Leitsatz (amtlich)
Im Lichte des Urteils des Europäischen Gerichtshofs für Menschenrechte vom 24.6.2004 (EuGHMR, Urt. v. 24.6.2004) ist es mit der Meinungs- und Pressefreiheit (Art. 5 Abs. 1 S. 1 und 2 GG) vereinbar, das Recht Prominenter und ihrer vertrauten Begleiter auf Achtung ihres Privatlebens nach Abwägung im Einzelfall über Orte der Abgeschiedenheit hinaus zu erstrecken.
Verfahrensgang
LG Berlin (Beschluss vom 29.06.2004; Aktenzeichen 27 O 481/04) |
Tenor
Auf die sofortige Beschwerde der Antragstellerin wird der Beschluss des LG Berlin vom 29.6.2004 - 27 O 481/04 - geändert: Der Antragsgegnerin wird im Wege der einstweiligen Verfügung bei Vermeidung eines vom LG für jeden Fall der Zuwiderhandlung festzusetzenden Ordnungsgeldes bis zu 250.000 Euro, ersatzweise Ordnungshaft, oder Ordnungshaft bis zu 6 Monaten, untersagt, die in der B. Nr. ... vom ... 2004 auf Seite ... und ... veröffentlichten Fotografien zu veröffentlichen und/oder zu verbreiten und/oder veröffentlichen und/oder verbreiten zu lassen.
Die Antragsgegnerin hat die Kosten des Verfahrens nach einem Wert von 20.000 Euro zu tragen.
Gründe
Die sofortige Beschwerde ist zulässig und hat in der Sache Erfolg. Der Antrag auf Erlass einer einstweiligen Verfügung ist zulässig und begründet. Der Antragstellerin steht entsprechend § 1004 Abs. 1 S. 2 BGB i.V.m. §§ 22, 23 KUG, § 823 Abs. 1 BGB und Art. 1 Abs. 1, Art. 2 Abs. 1 GG ein Unterlassungsanspruch gegen die Antragsgegnerin zu. Die Veröffentlichung der Fotos, welche die Antragstellerin in Rom beim Besuch eines Straßencafés bzw. beim Bummel in einer Fußgängerzone mit H.G. zeigen, in der Zeitschrift "B." vom ... 2004 hat die Antragstellerin in ihrem Recht am eigenen Bild und in ihrem allgemeinen Persönlichkeitsrecht verletzt.

* [Gespeicherte Datensätze]
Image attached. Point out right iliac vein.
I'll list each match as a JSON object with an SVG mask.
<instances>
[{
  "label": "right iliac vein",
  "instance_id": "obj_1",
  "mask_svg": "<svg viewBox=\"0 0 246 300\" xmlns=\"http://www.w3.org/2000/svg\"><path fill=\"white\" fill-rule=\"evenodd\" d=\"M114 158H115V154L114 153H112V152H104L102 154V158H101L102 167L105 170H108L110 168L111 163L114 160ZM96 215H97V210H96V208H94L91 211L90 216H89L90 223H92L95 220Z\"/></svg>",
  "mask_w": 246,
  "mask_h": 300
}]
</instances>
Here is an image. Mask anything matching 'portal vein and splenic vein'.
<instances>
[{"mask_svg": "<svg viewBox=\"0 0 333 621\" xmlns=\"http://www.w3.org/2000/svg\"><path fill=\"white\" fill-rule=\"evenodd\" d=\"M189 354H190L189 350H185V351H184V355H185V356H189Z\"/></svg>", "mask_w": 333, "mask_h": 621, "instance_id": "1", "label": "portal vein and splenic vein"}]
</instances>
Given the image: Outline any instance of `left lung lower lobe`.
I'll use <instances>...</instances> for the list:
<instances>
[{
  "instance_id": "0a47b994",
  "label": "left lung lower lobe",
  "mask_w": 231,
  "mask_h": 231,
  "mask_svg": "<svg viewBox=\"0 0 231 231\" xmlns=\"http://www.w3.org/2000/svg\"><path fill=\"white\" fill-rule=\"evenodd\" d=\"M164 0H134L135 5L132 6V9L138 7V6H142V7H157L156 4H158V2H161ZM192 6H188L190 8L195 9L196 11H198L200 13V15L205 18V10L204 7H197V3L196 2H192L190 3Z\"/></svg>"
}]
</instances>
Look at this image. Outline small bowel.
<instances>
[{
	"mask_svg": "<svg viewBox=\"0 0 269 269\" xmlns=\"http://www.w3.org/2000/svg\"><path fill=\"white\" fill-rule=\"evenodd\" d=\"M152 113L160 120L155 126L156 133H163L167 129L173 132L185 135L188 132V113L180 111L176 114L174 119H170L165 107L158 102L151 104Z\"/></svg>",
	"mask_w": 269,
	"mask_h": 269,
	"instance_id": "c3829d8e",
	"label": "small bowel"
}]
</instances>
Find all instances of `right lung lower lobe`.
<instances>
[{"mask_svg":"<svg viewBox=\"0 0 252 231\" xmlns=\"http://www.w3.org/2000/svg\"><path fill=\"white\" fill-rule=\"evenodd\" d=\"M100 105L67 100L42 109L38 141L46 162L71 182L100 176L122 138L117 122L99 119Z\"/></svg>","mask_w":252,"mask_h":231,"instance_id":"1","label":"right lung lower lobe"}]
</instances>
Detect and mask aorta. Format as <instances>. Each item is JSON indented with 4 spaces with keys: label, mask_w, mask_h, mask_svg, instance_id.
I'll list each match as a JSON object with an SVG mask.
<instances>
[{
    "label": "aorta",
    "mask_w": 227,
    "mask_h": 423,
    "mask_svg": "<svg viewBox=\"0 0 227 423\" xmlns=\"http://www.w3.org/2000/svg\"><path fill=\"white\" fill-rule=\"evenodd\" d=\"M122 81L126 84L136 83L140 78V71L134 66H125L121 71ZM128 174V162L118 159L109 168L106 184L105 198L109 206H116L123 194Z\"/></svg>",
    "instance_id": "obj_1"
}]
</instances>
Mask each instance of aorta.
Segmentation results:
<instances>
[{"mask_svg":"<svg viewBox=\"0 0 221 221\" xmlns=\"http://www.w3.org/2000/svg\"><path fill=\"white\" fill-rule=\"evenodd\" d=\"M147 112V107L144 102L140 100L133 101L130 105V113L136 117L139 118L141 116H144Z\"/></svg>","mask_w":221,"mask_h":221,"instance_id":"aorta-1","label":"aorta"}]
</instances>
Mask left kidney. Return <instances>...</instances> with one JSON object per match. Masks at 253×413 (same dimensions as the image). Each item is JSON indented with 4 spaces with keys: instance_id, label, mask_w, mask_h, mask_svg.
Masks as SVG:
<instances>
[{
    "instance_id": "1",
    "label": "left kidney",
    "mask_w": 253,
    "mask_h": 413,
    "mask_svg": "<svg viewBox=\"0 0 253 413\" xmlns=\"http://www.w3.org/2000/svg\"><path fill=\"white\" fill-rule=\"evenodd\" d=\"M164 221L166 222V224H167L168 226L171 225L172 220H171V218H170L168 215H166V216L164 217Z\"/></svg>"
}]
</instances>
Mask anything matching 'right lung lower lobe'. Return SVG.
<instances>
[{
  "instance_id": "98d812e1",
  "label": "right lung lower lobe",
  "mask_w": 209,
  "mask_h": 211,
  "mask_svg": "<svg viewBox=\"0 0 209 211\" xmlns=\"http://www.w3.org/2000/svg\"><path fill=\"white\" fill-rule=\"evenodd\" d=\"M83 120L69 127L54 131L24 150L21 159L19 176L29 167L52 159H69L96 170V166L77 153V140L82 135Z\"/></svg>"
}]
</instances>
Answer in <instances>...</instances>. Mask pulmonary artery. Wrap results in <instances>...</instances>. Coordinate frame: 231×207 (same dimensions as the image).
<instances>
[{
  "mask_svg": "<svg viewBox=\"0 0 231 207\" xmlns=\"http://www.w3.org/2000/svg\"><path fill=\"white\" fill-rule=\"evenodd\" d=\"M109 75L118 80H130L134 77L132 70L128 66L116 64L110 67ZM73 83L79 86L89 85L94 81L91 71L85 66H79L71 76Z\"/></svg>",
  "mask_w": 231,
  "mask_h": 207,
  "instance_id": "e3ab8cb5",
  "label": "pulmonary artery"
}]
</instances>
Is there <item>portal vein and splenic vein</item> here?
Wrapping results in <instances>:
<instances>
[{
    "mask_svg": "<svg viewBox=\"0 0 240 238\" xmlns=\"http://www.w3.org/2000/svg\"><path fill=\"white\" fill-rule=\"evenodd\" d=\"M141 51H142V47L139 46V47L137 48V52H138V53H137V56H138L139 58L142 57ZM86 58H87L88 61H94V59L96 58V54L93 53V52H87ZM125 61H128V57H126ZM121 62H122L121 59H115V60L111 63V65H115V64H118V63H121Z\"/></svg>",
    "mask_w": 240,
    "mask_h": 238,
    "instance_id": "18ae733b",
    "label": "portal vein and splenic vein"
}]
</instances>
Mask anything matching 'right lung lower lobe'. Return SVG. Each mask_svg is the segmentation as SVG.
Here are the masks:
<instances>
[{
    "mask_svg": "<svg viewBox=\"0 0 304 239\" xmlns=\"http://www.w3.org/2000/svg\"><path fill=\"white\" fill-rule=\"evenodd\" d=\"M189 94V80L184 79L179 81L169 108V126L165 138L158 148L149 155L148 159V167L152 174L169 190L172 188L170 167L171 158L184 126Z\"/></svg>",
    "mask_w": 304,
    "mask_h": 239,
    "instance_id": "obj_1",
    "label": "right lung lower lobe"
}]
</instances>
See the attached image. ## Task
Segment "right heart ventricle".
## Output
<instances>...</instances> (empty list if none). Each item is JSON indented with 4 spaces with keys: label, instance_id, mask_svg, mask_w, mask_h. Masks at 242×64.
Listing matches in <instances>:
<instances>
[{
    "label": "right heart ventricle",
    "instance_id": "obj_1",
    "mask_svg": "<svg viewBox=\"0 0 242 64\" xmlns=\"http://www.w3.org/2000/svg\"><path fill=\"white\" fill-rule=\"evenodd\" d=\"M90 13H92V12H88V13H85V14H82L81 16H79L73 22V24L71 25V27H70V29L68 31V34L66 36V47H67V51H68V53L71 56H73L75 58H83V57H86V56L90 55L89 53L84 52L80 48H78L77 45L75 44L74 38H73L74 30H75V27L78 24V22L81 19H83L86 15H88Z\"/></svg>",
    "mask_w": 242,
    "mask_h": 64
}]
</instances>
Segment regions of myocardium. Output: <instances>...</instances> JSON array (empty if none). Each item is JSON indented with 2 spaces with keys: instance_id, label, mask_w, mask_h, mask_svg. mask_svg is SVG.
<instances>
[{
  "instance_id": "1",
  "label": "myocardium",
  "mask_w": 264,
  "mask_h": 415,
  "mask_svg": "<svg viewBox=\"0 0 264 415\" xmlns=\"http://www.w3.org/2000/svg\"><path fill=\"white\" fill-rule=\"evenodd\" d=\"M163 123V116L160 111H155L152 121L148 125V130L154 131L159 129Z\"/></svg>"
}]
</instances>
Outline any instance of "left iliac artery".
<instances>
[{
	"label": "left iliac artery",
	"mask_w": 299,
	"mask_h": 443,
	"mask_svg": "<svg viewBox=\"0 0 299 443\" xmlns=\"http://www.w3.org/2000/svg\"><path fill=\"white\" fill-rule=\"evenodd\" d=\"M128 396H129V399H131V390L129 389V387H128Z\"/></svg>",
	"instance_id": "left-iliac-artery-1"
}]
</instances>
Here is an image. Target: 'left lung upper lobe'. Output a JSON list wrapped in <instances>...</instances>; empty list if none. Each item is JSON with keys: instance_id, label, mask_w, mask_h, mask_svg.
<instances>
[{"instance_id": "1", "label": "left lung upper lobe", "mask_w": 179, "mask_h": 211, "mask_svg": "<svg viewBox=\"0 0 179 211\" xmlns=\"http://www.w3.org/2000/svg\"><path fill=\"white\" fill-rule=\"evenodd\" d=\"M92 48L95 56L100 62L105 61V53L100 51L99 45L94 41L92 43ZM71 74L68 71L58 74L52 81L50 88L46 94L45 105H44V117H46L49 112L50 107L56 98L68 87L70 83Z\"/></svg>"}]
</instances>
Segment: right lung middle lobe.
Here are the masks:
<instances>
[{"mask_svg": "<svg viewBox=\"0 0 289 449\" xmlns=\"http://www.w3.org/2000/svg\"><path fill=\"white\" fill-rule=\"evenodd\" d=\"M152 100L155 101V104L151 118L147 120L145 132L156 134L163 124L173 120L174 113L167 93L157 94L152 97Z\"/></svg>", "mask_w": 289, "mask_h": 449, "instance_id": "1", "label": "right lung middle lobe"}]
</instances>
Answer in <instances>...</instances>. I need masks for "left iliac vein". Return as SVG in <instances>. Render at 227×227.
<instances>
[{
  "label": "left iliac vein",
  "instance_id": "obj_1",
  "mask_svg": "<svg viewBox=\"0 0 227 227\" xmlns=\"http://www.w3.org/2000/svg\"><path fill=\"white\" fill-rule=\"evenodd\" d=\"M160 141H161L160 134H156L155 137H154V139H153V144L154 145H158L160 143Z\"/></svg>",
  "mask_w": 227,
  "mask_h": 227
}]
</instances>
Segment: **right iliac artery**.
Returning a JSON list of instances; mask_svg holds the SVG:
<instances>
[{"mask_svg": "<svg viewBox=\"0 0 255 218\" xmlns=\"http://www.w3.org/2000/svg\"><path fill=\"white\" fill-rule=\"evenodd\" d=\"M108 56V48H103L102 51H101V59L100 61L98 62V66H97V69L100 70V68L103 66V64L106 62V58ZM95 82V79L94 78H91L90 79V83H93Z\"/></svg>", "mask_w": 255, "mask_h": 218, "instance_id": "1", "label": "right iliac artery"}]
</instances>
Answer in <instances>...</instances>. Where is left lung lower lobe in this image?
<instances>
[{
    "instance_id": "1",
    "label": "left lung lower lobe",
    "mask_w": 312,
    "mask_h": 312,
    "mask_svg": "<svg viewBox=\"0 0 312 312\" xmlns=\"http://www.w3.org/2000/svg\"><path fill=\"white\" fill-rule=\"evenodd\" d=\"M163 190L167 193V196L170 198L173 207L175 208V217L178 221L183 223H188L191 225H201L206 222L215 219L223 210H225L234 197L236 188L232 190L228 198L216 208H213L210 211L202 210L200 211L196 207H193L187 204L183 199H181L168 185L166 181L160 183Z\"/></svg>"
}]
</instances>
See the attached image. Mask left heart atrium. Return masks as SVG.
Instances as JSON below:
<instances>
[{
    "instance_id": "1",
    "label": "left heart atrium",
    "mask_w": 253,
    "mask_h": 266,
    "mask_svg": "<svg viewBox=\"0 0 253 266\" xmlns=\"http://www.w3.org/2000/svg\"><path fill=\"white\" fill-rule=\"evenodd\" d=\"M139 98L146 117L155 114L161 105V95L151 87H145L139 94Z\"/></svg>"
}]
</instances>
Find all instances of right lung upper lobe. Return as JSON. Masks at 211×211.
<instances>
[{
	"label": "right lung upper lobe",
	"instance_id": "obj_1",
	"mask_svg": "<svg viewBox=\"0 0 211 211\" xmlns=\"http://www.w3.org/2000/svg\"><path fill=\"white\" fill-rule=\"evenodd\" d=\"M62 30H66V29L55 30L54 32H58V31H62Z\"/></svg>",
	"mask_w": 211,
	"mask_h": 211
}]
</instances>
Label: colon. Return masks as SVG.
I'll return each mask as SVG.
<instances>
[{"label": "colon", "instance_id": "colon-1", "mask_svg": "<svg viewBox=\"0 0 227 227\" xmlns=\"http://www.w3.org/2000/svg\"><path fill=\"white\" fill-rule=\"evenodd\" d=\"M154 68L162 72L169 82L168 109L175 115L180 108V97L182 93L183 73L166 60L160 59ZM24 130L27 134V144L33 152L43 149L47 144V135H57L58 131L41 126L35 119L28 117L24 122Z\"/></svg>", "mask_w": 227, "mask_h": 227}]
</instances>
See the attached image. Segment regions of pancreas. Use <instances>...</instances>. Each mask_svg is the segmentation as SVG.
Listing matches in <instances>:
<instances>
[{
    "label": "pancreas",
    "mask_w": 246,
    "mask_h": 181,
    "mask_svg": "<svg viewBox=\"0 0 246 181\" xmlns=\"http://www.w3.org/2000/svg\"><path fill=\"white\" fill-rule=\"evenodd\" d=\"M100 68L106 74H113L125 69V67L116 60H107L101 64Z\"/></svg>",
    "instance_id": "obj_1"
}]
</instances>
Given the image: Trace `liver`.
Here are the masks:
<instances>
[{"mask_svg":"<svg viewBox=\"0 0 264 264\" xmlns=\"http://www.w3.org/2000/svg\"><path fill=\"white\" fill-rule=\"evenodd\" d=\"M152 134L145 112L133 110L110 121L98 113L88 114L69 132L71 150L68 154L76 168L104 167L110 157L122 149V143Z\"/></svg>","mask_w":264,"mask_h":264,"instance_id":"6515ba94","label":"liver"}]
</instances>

* [Offene Aufgaben]
a – Ermitteln Sie jede Zeile der Datensätze, in der die Zeichenfolge „item“ vorkommt, und geben Sie diese Zeilen wieder. Groß- und Kleinschreibung ist dabei zu beachten.
b – Führen Sie den Gerichtsbeschluss bitte über seinen letzten Satz hinaus fort.
Der Gerichtsbeschluss und die Datensätze sind voneinander getrenntes Material.

* [Ergebnisse je Aufgabe]
a –
Detect and mask aorta. Format as <instances>. Each item is JSON indented with 4 spaces with keys: label, mask_w, mask_h, mask_svg, instance_id.
Mask left kidney. Return <instances>...</instances> with one JSON object per match. Masks at 253×413 (same dimensions as the image). Each item is JSON indented with 4 spaces with keys: instance_id, label, mask_w, mask_h, mask_svg.
Is there <item>portal vein and splenic vein</item> here?
<instances>...</instances> (empty list if none). Each item is JSON indented with 4 spaces with keys: label, instance_id, mask_svg, mask_w, mask_h. Masks at 242×64.
Segment regions of myocardium. Output: <instances>...</instances> JSON array (empty if none). Each item is JSON indented with 2 spaces with keys: instance_id, label, mask_w, mask_h, mask_svg. mask_svg is SVG.
Here is an image. Target: 'left lung upper lobe'. Output a JSON list wrapped in <instances>...</instances>; empty list if none. Each item is JSON with keys: instance_id, label, mask_w, mask_h, mask_svg.

b –
1. Allerdings dürfen Bildnisse des vertrauten Begleiters einer sog. "absoluten Person der Zeitgeschichte" verbreitet werden, wenn der Begleiter zusammen mit dem betreffenden Partner in der Öffentlichkeit auftritt (BVerfG v. 26.4.2001 - 1 BvR 758/97, 1857/98, 1918/98, 2109/99, 182/00, NJW 2001, 1921 [1923]). Ferner ist in der Rechtsprechung der höchsten deutschen Gerichte im Rahmen des § 23 Abs. 1 Nr. 1 KUG ein schützenswertes Informationsinteresse der Öffentlichkeit daran anerkannt worden, wie sich eine "absolute Person der Zeitgeschichte" als einfacher Mensch, also auch außerhalb seiner öffentlichen Funktionen, in der Öffentlichkeit bewegt (BGH v. 19.12.1995 - VI ZR 15/95, MDR 1996, 913 = NJW 1996, 1128 [1131]), und ist Plätzen, an denen sich der Betroffene unter vielen Menschen befindet, ein Privatsphärenschutz abgesprochen worden (BVerfG, Urt. v. 15.12.1999 - 1 BvR 653/96, MDR 2000, 211 = NJW 2000, 1021 [1023]).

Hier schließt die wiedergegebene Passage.